Proteomic analysis of blood cells in fish exposed to chemotherapeutics: evidence for long term effects

Proteomics technology are increasingly used in ecotoxicological studies to characterize and monitor biomarkers of exposure. The present study aims at identifying long term effects of malachite green (MG) exposure on the proteome of peripheral blood mononuclear cells (PBMC) from the Asian catfish, Pangasianodon hypophthalmus. A common (0.1 ppm) concentration for therapeutic treatment was applied twice with a 72 h interval. PBMC were collected directly at the end of the second bath of MG (T1) and after 1 month of decontamination (T2). Analytical 2D-DIGE gels were run and a total of 2551±364 spots were matched. Among them, MG induced significant changes in abundance of 116 spots with no recovery after one month of decontamination. Using LC-MS/MS and considering single identification per spot, we could identify 25 different proteins. Additionally, MG residues were measured in muscle and in blood indicating that leuco-MG has almost totally disappeared after one month of decontamination. This work highlights long term effects of MG treatment on the PBMC proteome from fish intended for human consumption.

Ecotoxicoproteomics in gills of the sentinel fish species, Cottus gobio, exposed to perfluorooctane sulfonate (PFOS)

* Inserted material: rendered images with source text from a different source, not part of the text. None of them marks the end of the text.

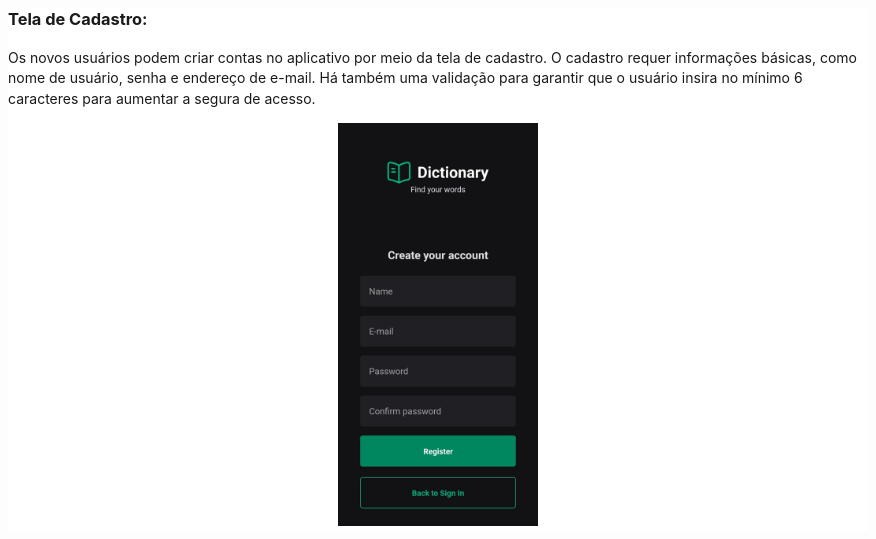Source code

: ### Tela de Cadastro:
Os novos usuários podem criar contas no aplicativo por meio da tela de cadastro.
O cadastro requer informações básicas, como nome de usuário, senha e endereço de e-mail. Há também uma validação para garantir que o usuário insira no mínimo 6 caracteres para aumentar a segura de acesso.
<div align="center">
  <img src="./screenshoot/signup.jpg" alt="signup" width="200"/>
</div>
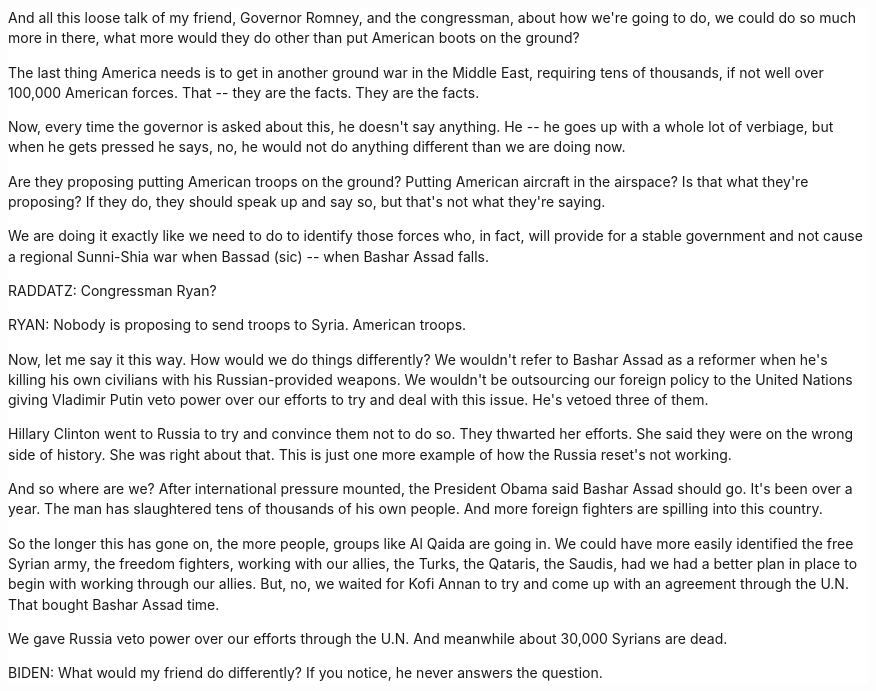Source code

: And all this loose talk of my friend, Governor Romney, and the
congressman, about how we're going to do, we could do so much more in
there, what more would they do other than put American boots on the
ground?

The last thing America needs is to get in another ground war in the
Middle East, requiring tens of thousands, if not well over 100,000
American forces. That -- they are the facts. They are the facts.

Now, every time the governor is asked about this, he doesn't say
anything. He -- he goes up with a whole lot of verbiage, but when he
gets pressed he says, no, he would not do anything different than we are
doing now.

Are they proposing putting American troops on the ground? Putting
American aircraft in the airspace? Is that what they're proposing? If
they do, they should speak up and say so, but that's not what they're
saying.

We are doing it exactly like we need to do to identify those forces who,
in fact, will provide for a stable government and not cause a regional
Sunni-Shia war when Bassad (sic) -- when Bashar Assad falls.

RADDATZ: Congressman Ryan?

RYAN: Nobody is proposing to send troops to Syria. American troops.

Now, let me say it this way. How would we do things differently? We
wouldn't refer to Bashar Assad as a reformer when he's killing his own
civilians with his Russian-provided weapons. We wouldn't be outsourcing
our foreign policy to the United Nations giving Vladimir Putin veto
power over our efforts to try and deal with this issue. He's vetoed
three of them.

Hillary Clinton went to Russia to try and convince them not to do so.
They thwarted her efforts. She said they were on the wrong side of
history. She was right about that. This is just one more example of how
the Russia reset's not working.

And so where are we? After international pressure mounted, the President
Obama said Bashar Assad should go. It's been over a year. The man has
slaughtered tens of thousands of his own people. And more foreign
fighters are spilling into this country.

So the longer this has gone on, the more people, groups like Al Qaida
are going in. We could have more easily identified the free Syrian army,
the freedom fighters, working with our allies, the Turks, the Qataris,
the Saudis, had we had a better plan in place to begin with working
through our allies. But, no, we waited for Kofi Annan to try and come up
with an agreement through the U.N. That bought Bashar Assad time.

We gave Russia veto power over our efforts through the U.N. And
meanwhile about 30,000 Syrians are dead.

BIDEN: What would my friend do differently? If you notice, he never
answers the question.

The environmental persistence, bioaccumulative tendency and potential toxicity of perfluorooctane sulfonate (PFOS) have generated great concern. This study aimed at evaluating the toxicity of short-term PFOS exposure in gills of the European bullhead Cottus gobio, a candidate sentinel species, by monitoring the response of some enzymes (citrate synthase CS, cytochrome c oxidase CCO, and lactate dehydrogenase LDH), and by undertaking a proteomic analysis using 2D-DIGE. First, a 96-h exposure to 1mg PFOS/L significantly altered the activity of mitochondrial CS and CCO. Second, 2D-DIGE gels were used to compare gills from the control fish group with tissues from fish exposed for 96h to either 0.1 or 1mg PFOS/L. From the 27 protein spots displaying significant changes in abundance following PFOS exposure, a total of 20 different proteins were identified using nano LC-MS/MS and the Peptide and Protein Prophet of Scaffold software. The differentially expressed proteins that were identified are involved in the general stress response, ubiquitin-proteasome system, energy metabolism, and actin cytoskeleton, which provide clues on the cellular pathways and components mainly affected by PFOS. Moreover, our results showed that most proteins were differentially expressed at the low but not at the high PFOS concentration. This work provides insights into the biochemical and molecular events in PFOS-induced toxicity in gill tissue, and suggests that further studies on the identified proteins could provide crucial information to better understand the mechanisms of PFOS toxicity in fish.